Quanto ao design do som, como já referi, existe uma grande atenção ao detalhe, principalmente no que toca ao criar uma cidade que vive e respira. A juntar-se à festa continuamos a ter os podcasts de J. Jonah Jameson, bem como uma novidade, os podcasts de Danika Hart – alguém que está bem mais do nosso lado do que o velho J.J.J. Adicionalmente, no panorama musical, a Insomniac optou por uma banda sonora mais a puxar ao hip-hop, considerando a ligação forte que Miles tem a Harlem. Tudo junto contribui para uma identidade bem definida, temos aqui um jogo de Spider-Man, é certo, mas é bem notório que a personagem é outra, mantendo todo o apelo do original.

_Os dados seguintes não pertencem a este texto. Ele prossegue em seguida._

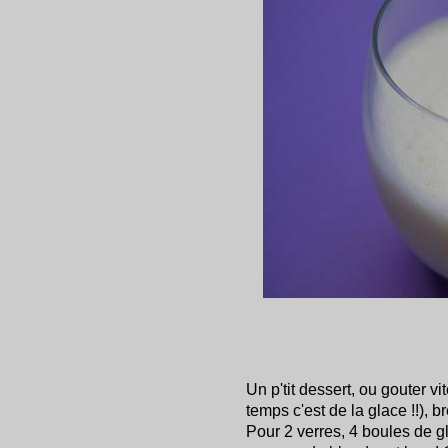
Un p'tit dessert, ou gouter vit
temps c'est de la glace !!), br
Pour 2 verres, 4 boules de gla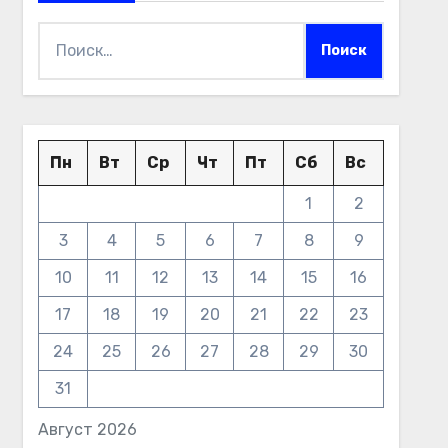
Найти:
Пн
Вт
Ср
Чт
Пт
Сб
Вс
1
2
3
4
5
6
7
8
9
10
11
12
13
14
15
16
17
18
19
20
21
22
23
24
25
26
27
28
29
30
31
Август 2026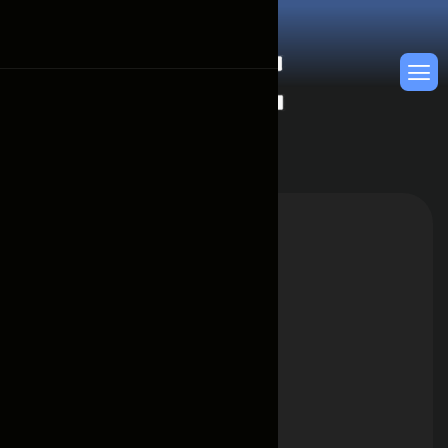
Цена
По возрастанию
По убыванию
Бренд
BYD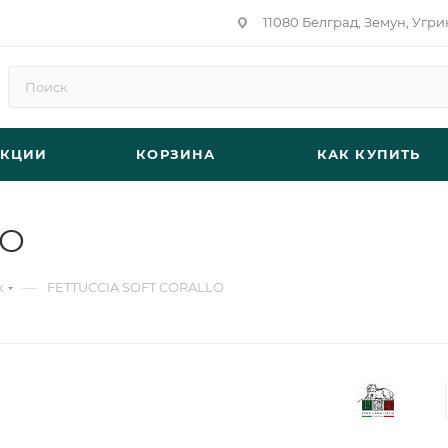
11080 Белград, Земун, Угри
АКЦИИ
КОРЗИНА
КАК КУПИТЬ
LO
—
к
FETTUCCIA SOFT CORALLO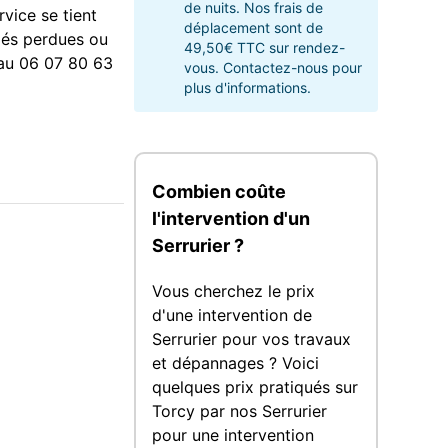
de nuits. Nos frais de
vice se tient
déplacement sont de
lés perdues ou
49,50€ TTC sur rendez-
 au 06 07 80 63
vous. Contactez-nous pour
plus d'informations.
Combien coûte
l'intervention d'un
Serrurier ?
Vous cherchez le prix
d'une intervention de
Serrurier pour vos travaux
et dépannages ? Voici
quelques prix pratiqués sur
Torcy par nos Serrurier
pour une intervention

É fácil categorizar Spider-Man: Miles Morales como um jogo do tipo “mais do mesmo”, mas é difícil fazê-lo de forma negativa quando o resultado final é tão bom. A Insomniac optou por cortar um pouco na “palha”, e ainda bem que o fez, criando aqui uma experiência mais focada, mas mantendo tudo aquilo que tornava o jogo original tão bom. A base está lá, mas existe uma sensação de progressão, de melhoria ainda que pequena, que me deixa entusiasmada face ao futuro desta série de jogos. Spider-Man: Miles Morales é uma experiência coesa e sólida, a melhor prenda de despedida que poderíamos ter da atual geração e espero que esta expansão seja o pontapé de saída para mais jogos com esta personagem. Peter Parker será sempre o Spider-Man do meu coração, mas Miles rapidamente conseguiu ganhar um cantinho do qual tão depressa não vai sair.

Opinião Final:

Spider-Man: Miles Morales é um jogo que não só faz tudo aquilo que o original fazia bem, mas consegue ainda melhorar algumas coisas no que toca à jogabilidade, oferecendo mais variedade. Com uma personalidade bem vincada e que se consegue destacar do molde do original, este é um jogo que devem obrigatoriamente jogar, quer seja na PlayStation 4 ou na futura 5 e que esperamos que seja o primeiro de muitos títulos nesta série.

Do que gostamos:

  • Miles é uma personagem principal fantástica;
  • A caracterização de Nova Iorque está melhor realizada que nunca;
  • Missões secundárias acessíveis através da app in-game dão uma maior sensação de inclusão no jogo e de comunidade;
  • Poderes de Miles dão uma nova dimensão ao combate e furtividade, bem como a puzzles.

Do que não gostamos:

  • Alguns bugs que obrigaram a reiniciar checkpoints.